A key finding of his initial report from the 68,000-patient Reduction of Atherothrombosis for Continued Health (REACH) registry was that this event risk increased in stepwise fashion with the number of symptomatic vascular beds.
“The overlap between symptomatic vascular beds is what really drives the event rates and takes them very high,” observed Dr. Steg, professor of cardiology at the University of Paris and director of the coronary care unit at Bichat-Claude Bernard Hospital.
The clinical implication for physicians is that they need to avoid interpreting atherothrombosis solely from the perspective of their particular specialty, be it cardiology, neurology, or vascular medicine. “We have to stop viewing our patients with atherothrombosis as being affected with one disease. Instead, we have to view the disease as a global disease affecting all vascular beds, and we have to seek, identify, and treat the other vascular locations,” he stressed.

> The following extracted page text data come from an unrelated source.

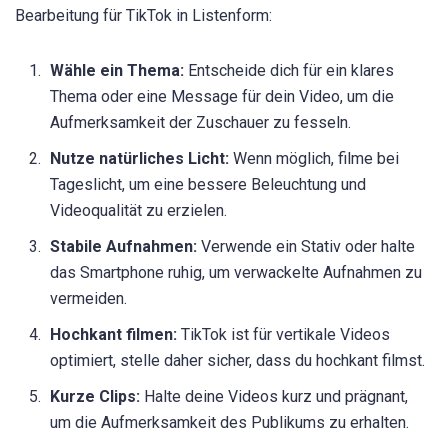
Bearbeitung für TikTok in Listenform:
Wähle ein Thema:
Entscheide dich für ein klares
Thema oder eine Message für dein Video, um die
Aufmerksamkeit der Zuschauer zu fesseln.
Nutze natürliches Licht:
Wenn möglich, filme bei
Tageslicht, um eine bessere Beleuchtung und
Videoqualität zu erzielen.
Stabile Aufnahmen:
Verwende ein Stativ oder halte
das Smartphone ruhig, um verwackelte Aufnahmen zu
vermeiden.
Hochkant filmen:
TikTok ist für vertikale Videos
optimiert, stelle daher sicher, dass du hochkant filmst.
Kurze Clips:
Halte deine Videos kurz und prägnant,
um die Aufmerksamkeit des Publikums zu erhalten.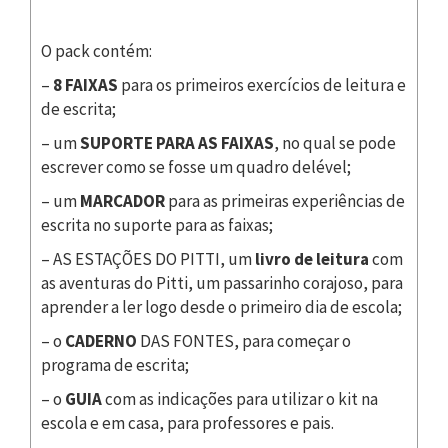
O pack contém:
–
8 FAIXAS
para os primeiros exercícios de leitura e
de escrita;
– um
SUPORTE PARA AS FAIXAS
, no qual se pode
escrever como se fosse um quadro delével;
– um
MARCADOR
para as primeiras experiências de
escrita no suporte para as faixas;
– AS ESTAÇÕES DO PITTI, um
livro de leitura
com
as aventuras do Pitti, um passarinho corajoso, para
aprender a ler logo desde o primeiro dia de escola;
– o
CADERNO
DAS FONTES, para começar o
programa de escrita;
– o
GUIA
com as indicações para utilizar o kit na
escola e em casa, para professores e pais.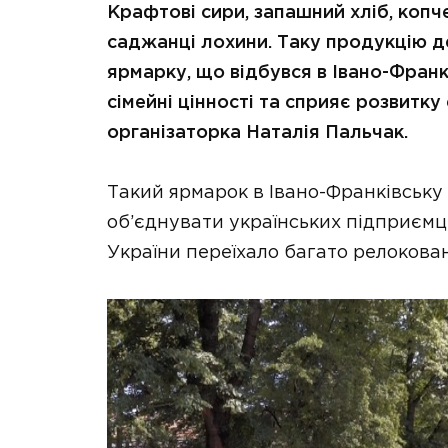
Крафтові сири, запашний хліб, копче
саджанці лохини. Таку продукцію 
ярмарку, що відбувся в Івано-Франкі
сімейні цінності та сприяє розвитку
організаторка Наталія Пальчак.
Такий ярмарок в Івано-Франківську
об’єднувати українських підприємців
України переїхало багато релокова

REACH is an ongoing real-world registry of patients in 44 countries, including 28,000 patients from North America and 18,000 from Europe. It was designed to characterize the burden of atherothrombosis in stable outpatients who were managed mainly in primary care settings. Indeed, 70% of the participants were recruited by family physicians and internists, who were encouraged to enroll patients consecutively. There is a paucity of data on such patients—most large studies of atherothrombosis have been confined to patients during or shortly after hospitalization for MI or stroke.

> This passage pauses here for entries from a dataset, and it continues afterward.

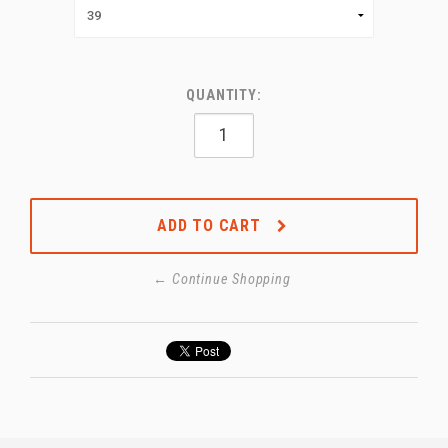
QUANTITY:
ADD TO CART
← Continue Shopping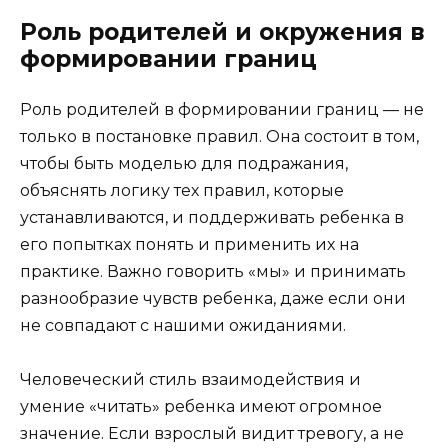
Роль родителей и окружения в
формировании границ
Роль родителей в формировании границ — не
только в постановке правил. Она состоит в том,
чтобы быть моделью для подражания,
объяснять логику тех правил, которые
устанавливаются, и поддерживать ребенка в
его попытках понять и применить их на
практике. Важно говорить «мы» и принимать
разнообразие чувств ребенка, даже если они
не совпадают с нашими ожиданиями.
Человеческий стиль взаимодействия и
умение «читать» ребенка имеют огромное
значение. Если взрослый видит тревогу, а не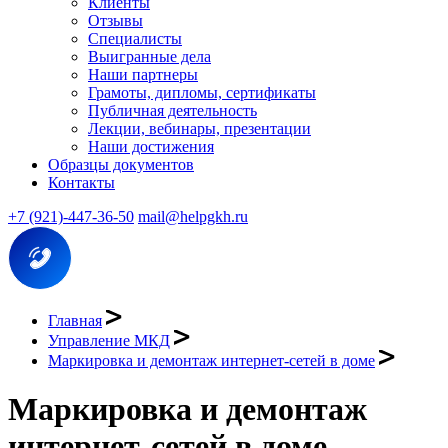
Клиенты
Отзывы
Специалисты
Выигранные дела
Наши партнеры
Грамоты, дипломы, сертификаты
Публичная деятельность
Лекции, вебинары, презентации
Наши достижения
Образцы документов
Контакты
+7 (921)-447-36-50
mail@helpgkh.ru
Главная
Управление МКД
Маркировка и демонтаж интернет-сетей в доме
Маркировка и демонтаж
интернет-сетей в доме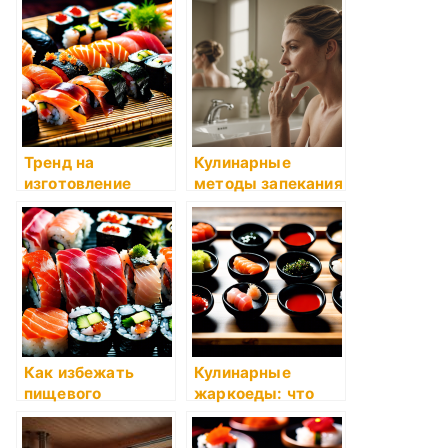
бульона
Тренд на
Кулинарные
изготовление
методы запекания
суши дома:
мяса
секреты и советы
мастеров
Как избежать
Кулинарные
пищевого
жаркоеды: что
отравления
это такое и как
готовить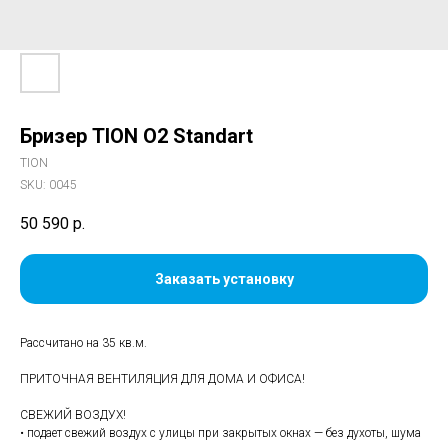
Бризер TION O2 Standart
TION
SKU:
0045
50 590
р.
Заказать установку
Рассчитано на 35 кв.м.
ПРИТОЧНАЯ ВЕНТИЛЯЦИЯ ДЛЯ ДОМА И ОФИСА!
СВЕЖИЙ ВОЗДУХ!
• подает свежий воздух с улицы при закрытых окнах — без духоты, шума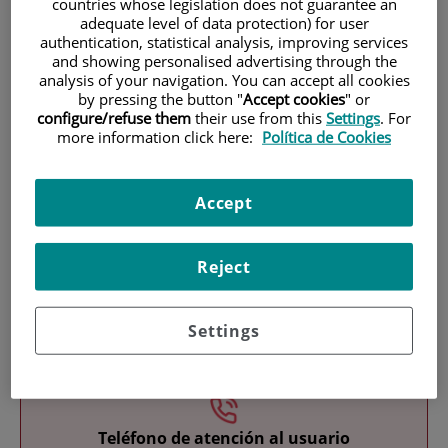
countries whose legislation does not guarantee an
adequate level of data protection) for user
authentication, statistical analysis, improving services
and showing personalised advertising through the
analysis of your navigation. You can accept all cookies
by pressing the button "
Accept cookies
" or
configure/refuse them
their use from this
Settings
. For
more information click here:
Política de Cookies
Investigación
Accept
Reject
Settings
Docencia
Teléfono de atención al usuario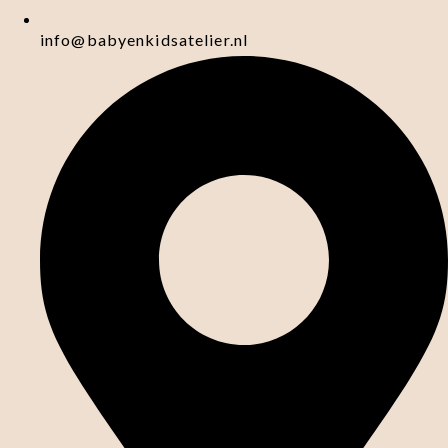
info@babyenkidsatelier.nl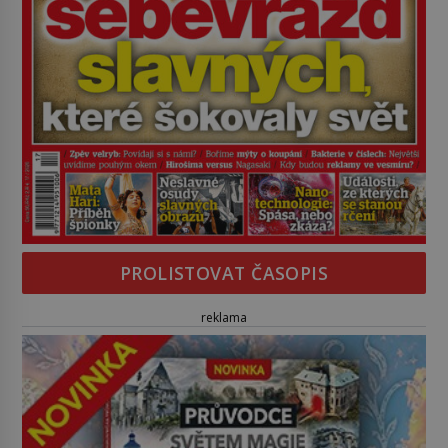
PROLISTOVAT ČASOPIS
reklama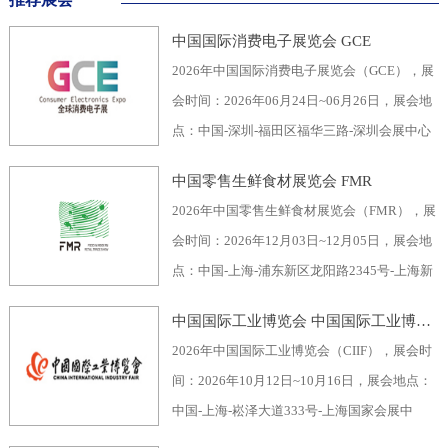
中国国际消费电子展览会 GCE
2026年中国国际消费电子展览会（GCE），展
会时间：2026年06月24日~06月26日，展会地
点：中国-深圳-福田区福华三路-深圳会展中心
（福田区），主办方：深圳市电子行业协会、
中国零售生鲜食材展览会 FMR
深圳振华展览有限公司，举办周期：一年一
2026年中国零售生鲜食材展览会（FMR），展
届，展会面积：40000平米，参展观众：60000
会时间：2026年12月03日~12月05日，展会地
人，参展商数量及参展品牌达到400家。2026
点：中国-上海-浦东新区龙阳路2345号-上海新
全球消费电子展暨深圳国际消费电子展览
国际博览中心，主办方：上海市品牌授权经营
会“GCE”，致力于为全球消费电子生产企业、
中国国际工业博览会 中国国际工业博览会 CIIF
企业协会自有品牌专业委员会，举办周期：一
代加工商、代理商、国内国际采购商、零配件
2026年中国国际工业博览会（CIIF），展会时
年一届，展会面积：70000平米，参展观众：
商、相关产业服务供应商等打造全面、集中的
间：2026年10月12日~10月16日，展会地点：
30000人，参展商数量及参展品牌达到1500
一站式采购交易合作平台，涵盖了电脑/手机及
中国-上海-崧泽大道333号-上海国家会展中
家。中国零售生鲜食材展览会FMR（国际生鲜
周边产品、音视频产品、家用电器、车载电
心，主办方：工业和信息化部、国家发展和改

Participants in REACH had to have a history of symptomatic coronary artery, cerebrovascular, or peripheral vascular disease, or at least three risk factors. Two-thirds had symptomatic disease in one arterial bed, 16% had polyvascular disease, and 18% had risk factors alone.

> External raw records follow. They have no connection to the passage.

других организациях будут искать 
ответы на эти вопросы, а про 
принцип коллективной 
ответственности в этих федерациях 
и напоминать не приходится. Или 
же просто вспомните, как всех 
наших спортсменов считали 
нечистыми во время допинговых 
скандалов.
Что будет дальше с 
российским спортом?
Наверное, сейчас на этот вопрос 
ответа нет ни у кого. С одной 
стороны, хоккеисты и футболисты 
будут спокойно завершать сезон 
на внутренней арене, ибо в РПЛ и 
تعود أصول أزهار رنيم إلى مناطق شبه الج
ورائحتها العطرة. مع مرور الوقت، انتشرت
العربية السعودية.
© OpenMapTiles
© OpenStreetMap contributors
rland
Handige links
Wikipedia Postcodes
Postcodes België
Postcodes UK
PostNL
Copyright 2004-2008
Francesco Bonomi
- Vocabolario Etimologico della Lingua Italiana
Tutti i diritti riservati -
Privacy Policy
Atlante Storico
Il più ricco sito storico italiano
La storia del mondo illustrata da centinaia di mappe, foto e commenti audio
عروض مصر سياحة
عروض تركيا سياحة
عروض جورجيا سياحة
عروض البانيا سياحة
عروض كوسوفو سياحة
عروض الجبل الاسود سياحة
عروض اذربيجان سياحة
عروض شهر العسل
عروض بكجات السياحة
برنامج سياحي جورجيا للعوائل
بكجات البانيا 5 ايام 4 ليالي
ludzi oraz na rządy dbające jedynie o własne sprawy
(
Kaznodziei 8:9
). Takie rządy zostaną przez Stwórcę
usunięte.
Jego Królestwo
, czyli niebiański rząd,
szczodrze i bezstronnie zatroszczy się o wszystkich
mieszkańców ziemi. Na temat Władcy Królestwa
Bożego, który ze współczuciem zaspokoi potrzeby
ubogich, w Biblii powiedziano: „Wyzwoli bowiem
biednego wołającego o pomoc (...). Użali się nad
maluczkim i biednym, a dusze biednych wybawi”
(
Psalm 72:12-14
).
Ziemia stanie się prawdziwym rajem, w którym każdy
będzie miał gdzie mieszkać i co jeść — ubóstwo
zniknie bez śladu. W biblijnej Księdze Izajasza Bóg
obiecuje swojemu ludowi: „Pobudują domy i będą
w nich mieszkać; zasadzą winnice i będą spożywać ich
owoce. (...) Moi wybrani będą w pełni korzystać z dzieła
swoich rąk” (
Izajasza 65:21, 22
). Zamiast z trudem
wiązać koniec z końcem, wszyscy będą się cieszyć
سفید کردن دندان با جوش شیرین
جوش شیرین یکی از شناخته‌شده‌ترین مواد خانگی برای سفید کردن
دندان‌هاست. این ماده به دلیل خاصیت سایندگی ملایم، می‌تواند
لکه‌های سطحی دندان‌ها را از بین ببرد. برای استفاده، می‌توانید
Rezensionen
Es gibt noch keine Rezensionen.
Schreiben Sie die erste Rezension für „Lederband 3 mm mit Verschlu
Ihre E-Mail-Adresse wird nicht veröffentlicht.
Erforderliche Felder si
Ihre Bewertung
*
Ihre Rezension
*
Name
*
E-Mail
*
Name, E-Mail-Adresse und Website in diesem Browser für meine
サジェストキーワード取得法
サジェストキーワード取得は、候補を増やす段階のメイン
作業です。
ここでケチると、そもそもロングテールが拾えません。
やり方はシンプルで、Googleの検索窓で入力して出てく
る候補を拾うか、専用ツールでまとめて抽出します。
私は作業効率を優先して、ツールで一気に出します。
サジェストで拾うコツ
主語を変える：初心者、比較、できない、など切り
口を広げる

Dr. Steg characterized the medical management of REACH participants as “pretty good,” with three-quarters on a statin, half on a β-blocker, half on an ACE inhibitor, one-quarter on an angiotensin receptor blocker, and three-quarters on antiplatelet therapy, mainly aspirin alone.
The 1-year composite rate of cardiovascular death, nonfatal MI or stroke, or hospitalization for an ischemic event was 5% in patients with multiple risk factors only, and two- to threefold greater in patients with symptomatic disease in one vascular bed. One in four patients with symptomatic polyvascular disease experienced the composite end point in the first year.
Restricting the analysis to “hard” cardiovascular events—death, MI, or stroke—the 1-year incidence was 1.5% in patients with risk factors only, 3.4% in those with symptomatic disease in either the coronary, cerebral, or peripheral arteries, 5.7% in patients with symptomatic disease in two vascular beds, and 7.1% in those with documented disease in three arterial beds.
Five percent of patients with documented coronary artery disease underwent coronary revascularization within 1 year. In patients with cerebrovascular disease, 1.1% had carotid stenting or surgery. And more than 11% of patients with baseline documented peripheral arterial disease required peripheral angioplasty, stenting, vascular surgery, or amputation of a lower limb. “The 1-year 1.3% amputation rate came as a surprise,” Dr. Steg said.
The event rates varied markedly by geography, with Eastern Europeans and Middle Easterners consistently having the highest rates.
REACH, sponsored by Sanofi-Aventis and Bristol-Myers Squibb, will continue for 4 years of follow-up and will include intervention phases. Dr. Steg is a consultant to the sponsors.